In Ontario, Canada, there are various forms of specialized school programming for children with disabilities. According to the Ontario government website at: edu.gov.on.ca …. Exceptional pupils are identified as such by an Identification, Placement, and Review Committee (IPRC). Upon receiving a written request from a student’s parent(s)/guardian(s), the principal of the school must refer the student to an IPRC. The IPRC will decide whether the student is an exceptional pupil and, if so, what type of educational placement is appropriate. The principal may also, on written notice to the parent(s)/guardian(s), refer the student to an IPRC. The parent(s)/guardian(s), as well as a student who is sixteen years of age or older, have the right to attend the IPRC meeting and may request that the IPRC discuss potential programs that would meet the student’s needs. On the basis of these discussions, the IPRC can recommend the special education programs and/or services that it considers to be appropriate for the student.

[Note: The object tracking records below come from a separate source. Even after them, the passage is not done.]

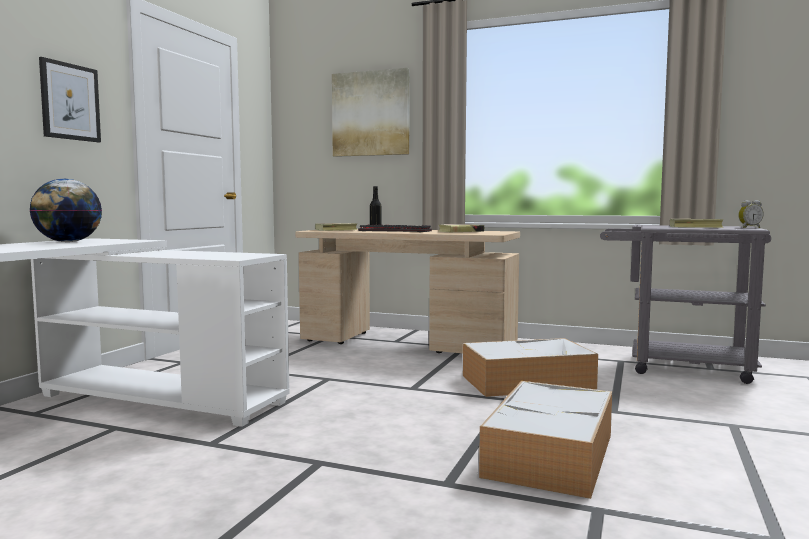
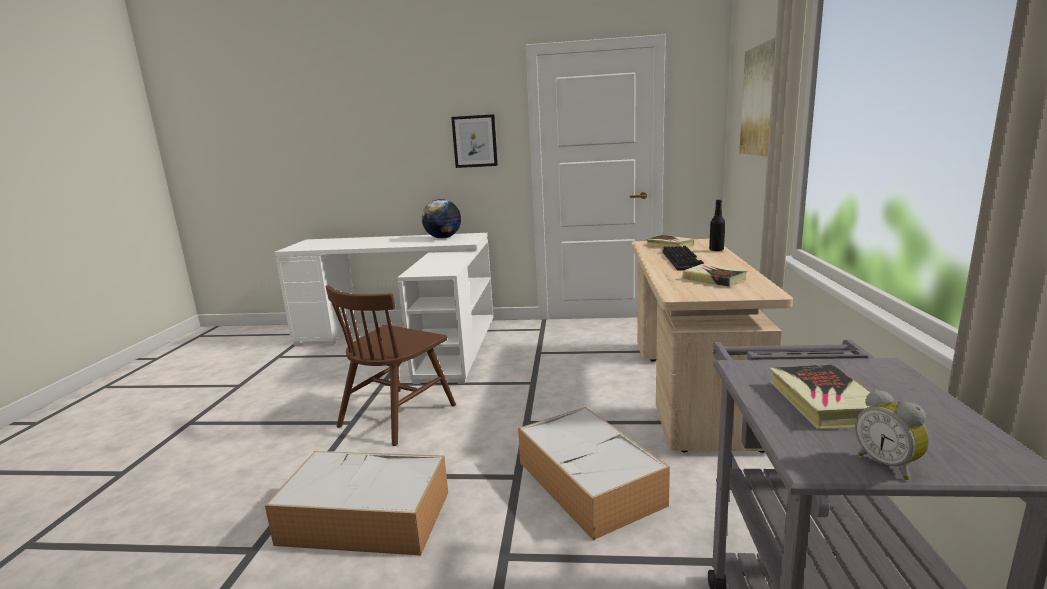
camera: 75 degrees right, 10 degrees up
(331, 437) = (398, 415): none -> brown chair

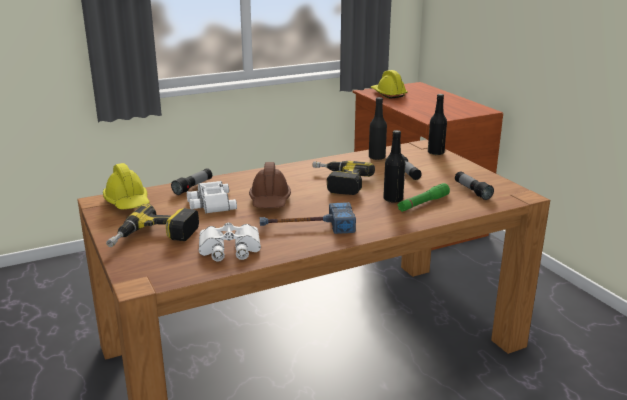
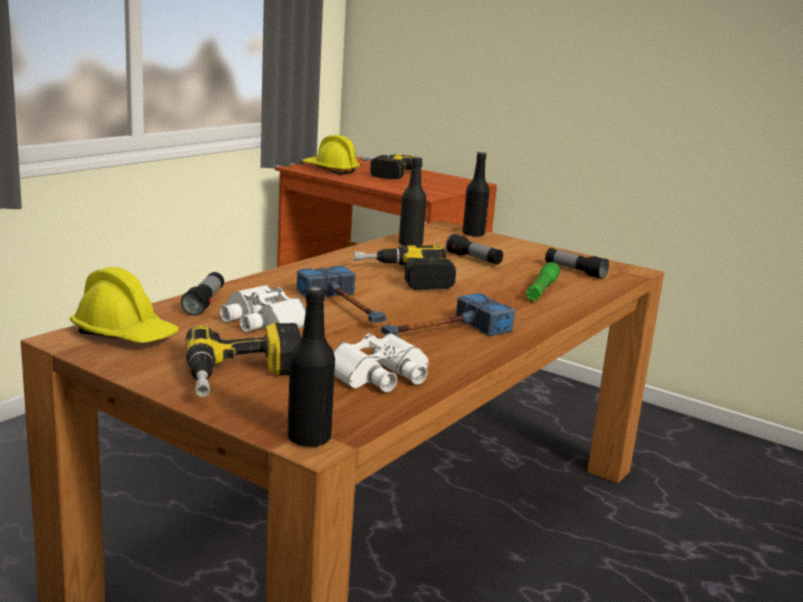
camera: 30 degrees left, 5 degrees down
(270, 201) = (347, 308): brown hard hat -> hammer
(393, 199) = (500, 289): black bottle -> black bottle (309, 438)
(423, 98) = (383, 173): none -> power drill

The regulation governing the identification and placement of exceptional pupils directs the IPRC to consider the integration of exceptional pupils into regular classes. Before considering the option of placing a student in a special education class, the committee must first consider whether placement in a regular class, with appropriate special education programs and services, would meet the student’s needs and be consistent with the parent’s preferences. Where placement in a special education class is deemed most appropriate, the IPRC must provide written reasons for its decision. For students whose needs cannot be met entirely in the regular classroom, a range of placement options is available.

These options include:

  • A regular class with indirect support where the student is placed in a regular class for the entire day, and the teacher receives specialized consultative services.
  • A regular class with resource assistance where the student is placed in a regular class for most or all of the day and receives specialized instruction, individually or in a small group, within the regular classroom from a qualified special education teacher.
  • A regular class with withdrawal assistance where the student is placed in a regular class and receives instruction outside the classroom, for less than 50 per cent of the school day, from a qualified special education teacher.
  • A special education class with partial integration where the student is placed by the IPRC in a special education class in which the student-teacher ratio conforms to Regulation 298, section 31, for at least 50 per cent of the school day, but is integrated with a regular class for at least one instructional period daily.
  • A full-time special education class where the student-teacher ratio conforms to Regulation 298, section 31, for the entire school day.

The IPRC may also consider referring the student to a provincial committee for consideration of eligibility for admission to one of the Provincial Schools for blind, deaf or deaf-blind students, or to one of the Provincial Demonstration Schools for students with severe learning disabilities.